● **AUSGEWÄHLTER ABSCHNITT**:
# Fischroute Gewinnspiel zum Saisonstart



## Anglerboard Redaktion (15. Mai 2019)

Das Gewinnspiel ist abgeschlossen! 
Wir sagen Danke für Eure rege Teilnahme! Gewonnen haben Sven F., Marc G. und Benedikt S. Glückwunsch! 
Wir schreiben Euch per Mail an.


----------



## summa4ever (16. Mai 2019)

Hurrah!


----------



## sven0811 (7. Juni 2019)

vielen Dank  wann werden die Preise den versendet ??


----------



## Brandungsbrecher (7. Juni 2019)

sven0811 schrieb:


> vielen Dank  wann werden die Preise den versendet ??



_Die Preise gehen nächste Woche raus. _

Info aus einer Mail vom 15.05.
Die Post braucht mal wieder lange, bisher ist nämlich noch nix da


----------



## summa4ever (7. Juni 2019)

Brandungsbrecher schrieb:


> _Die Preise gehen nächste Woche raus. _
> 
> Info aus einer Mail vom 15.05.
> Die Post braucht mal wieder lange, bisher ist nämlich noch nix da


Ihr habt direkt am 15.05. die Benachrichtigungsemail bekommen? - schade, dann bin ich wohl doch nicht der Benedikt S. der gewonnen hat


----------



## Brandungsbrecher (7. Juni 2019)

● **AUSGANGSDATEN**:
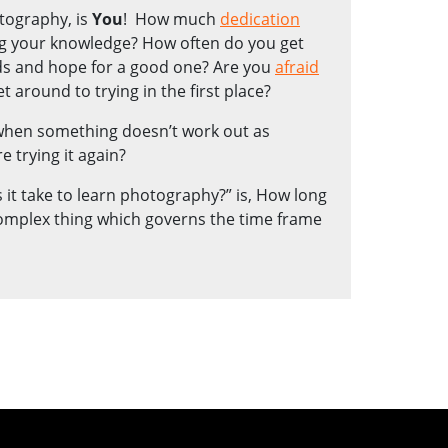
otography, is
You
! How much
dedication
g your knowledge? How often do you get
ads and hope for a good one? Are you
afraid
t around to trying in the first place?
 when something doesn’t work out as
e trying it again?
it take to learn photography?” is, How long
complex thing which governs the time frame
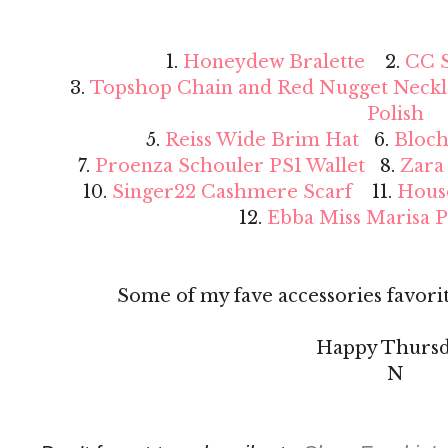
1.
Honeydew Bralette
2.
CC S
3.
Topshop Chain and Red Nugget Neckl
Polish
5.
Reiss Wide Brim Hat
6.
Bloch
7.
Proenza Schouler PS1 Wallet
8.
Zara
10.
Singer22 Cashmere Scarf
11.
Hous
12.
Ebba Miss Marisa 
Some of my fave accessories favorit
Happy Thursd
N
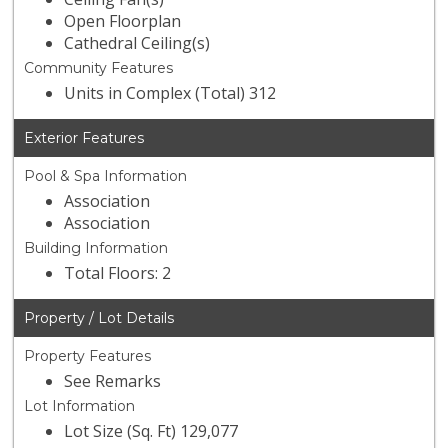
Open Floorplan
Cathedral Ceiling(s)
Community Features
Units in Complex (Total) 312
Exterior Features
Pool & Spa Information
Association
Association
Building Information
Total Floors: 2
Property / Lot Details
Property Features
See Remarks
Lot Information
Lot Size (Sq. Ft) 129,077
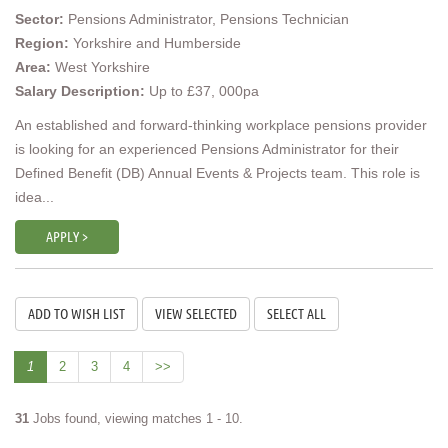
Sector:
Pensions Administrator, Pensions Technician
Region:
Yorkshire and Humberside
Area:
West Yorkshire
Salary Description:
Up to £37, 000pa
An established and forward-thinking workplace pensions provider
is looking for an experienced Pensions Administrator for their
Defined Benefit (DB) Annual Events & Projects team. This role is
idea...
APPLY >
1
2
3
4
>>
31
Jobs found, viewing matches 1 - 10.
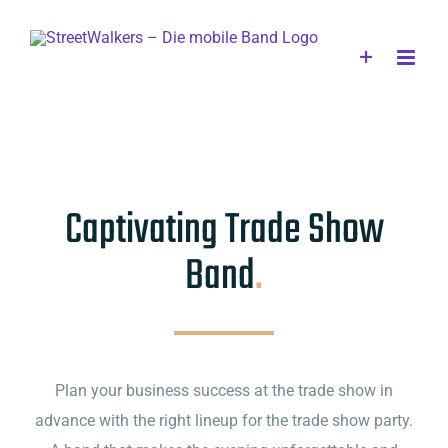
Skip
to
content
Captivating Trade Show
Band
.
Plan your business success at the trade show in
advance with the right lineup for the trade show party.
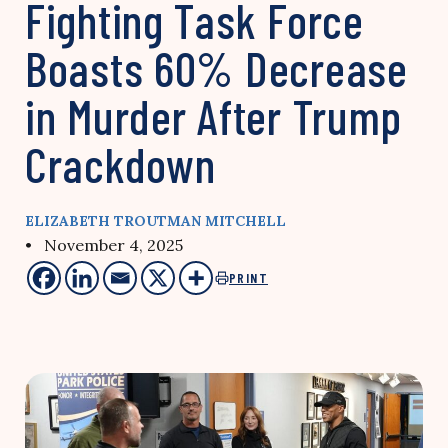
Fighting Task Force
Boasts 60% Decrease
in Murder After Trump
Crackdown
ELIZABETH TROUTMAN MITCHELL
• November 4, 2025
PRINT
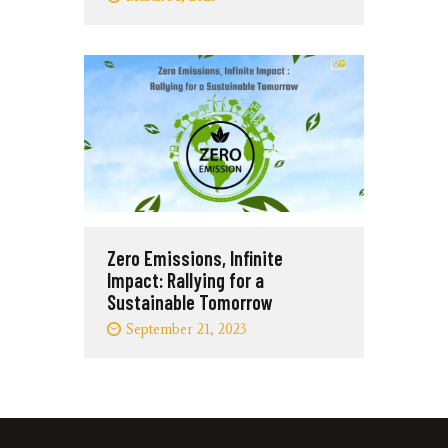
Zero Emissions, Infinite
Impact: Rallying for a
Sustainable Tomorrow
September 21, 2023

...

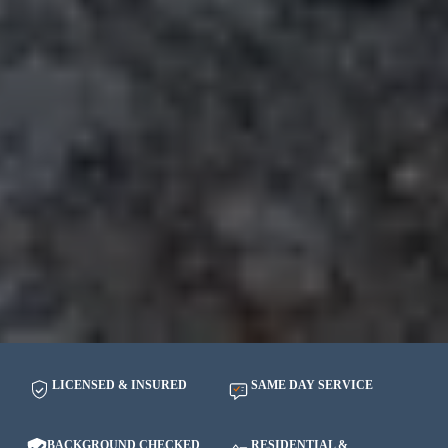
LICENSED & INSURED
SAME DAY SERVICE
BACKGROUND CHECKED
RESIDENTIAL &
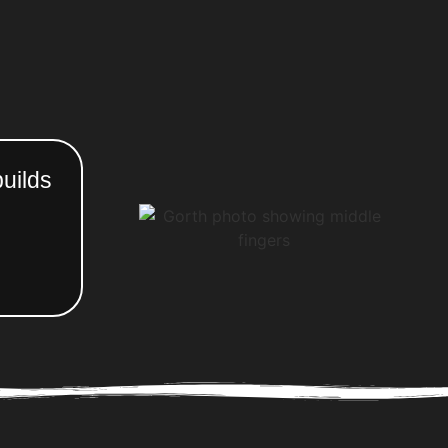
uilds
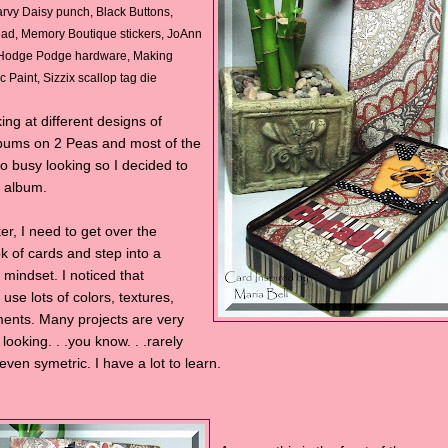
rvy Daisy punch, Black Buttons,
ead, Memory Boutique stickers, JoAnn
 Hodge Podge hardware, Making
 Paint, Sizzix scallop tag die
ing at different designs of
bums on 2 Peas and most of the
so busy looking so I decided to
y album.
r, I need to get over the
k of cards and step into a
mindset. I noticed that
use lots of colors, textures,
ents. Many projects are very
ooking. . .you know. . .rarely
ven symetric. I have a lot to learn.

● **DEINE AUFGABEN**:
A: Gib den Forenverlauf zum Fischroute-Gewinnspiel vollständig und unverändert wieder.
B: Ordne aus den Einträgen nur die Zeilen von der Zeile mit „Zero Emissions, Infinite“ bis zur Zeile mit „September 21, 2023“ einschließlich dieser beiden als JSON-Liste von Zeichenketten an. Jede Zeile ergibt eine Zeichenkette, und Leerzeilen entfallen.
Der Text und die Einträge haben inhaltlich nichts miteinander zu tun.

● **LÖSUNGEN NACH AUFGABEN**:
A:
# Fischroute Gewinnspiel zum Saisonstart



## Anglerboard Redaktion (15. Mai 2019)

Das Gewinnspiel ist abgeschlossen! 
Wir sagen Danke für Eure rege Teilnahme! Gewonnen haben Sven F., Marc G. und Benedikt S. Glückwunsch! 
Wir schreiben Euch per Mail an.


----------



## summa4ever (16. Mai 2019)

Hurrah!


----------



## sven0811 (7. Juni 2019)

vielen Dank  wann werden die Preise den versendet ??


----------



## Brandungsbrecher (7. Juni 2019)

sven0811 schrieb:


> vielen Dank  wann werden die Preise den versendet ??



_Die Preise gehen nächste Woche raus. _

Info aus einer Mail vom 15.05.
Die Post braucht mal wieder lange, bisher ist nämlich noch nix da


----------



## summa4ever (7. Juni 2019)

Brandungsbrecher schrieb:


> _Die Preise gehen nächste Woche raus. _
> 
> Info aus einer Mail vom 15.05.
> Die Post braucht mal wieder lange, bisher ist nämlich noch nix da


Ihr habt direkt am 15.05. die Benachrichtigungsemail bekommen? - schade, dann bin ich wohl doch nicht der Benedikt S. der gewonnen hat


----------



## Brandungsbrecher (7. Juni 2019)

B:
[
  "Zero Emissions, Infinite",
  "Impact: Rallying for a",
  "Sustainable Tomorrow",
  "September 21, 2023"
]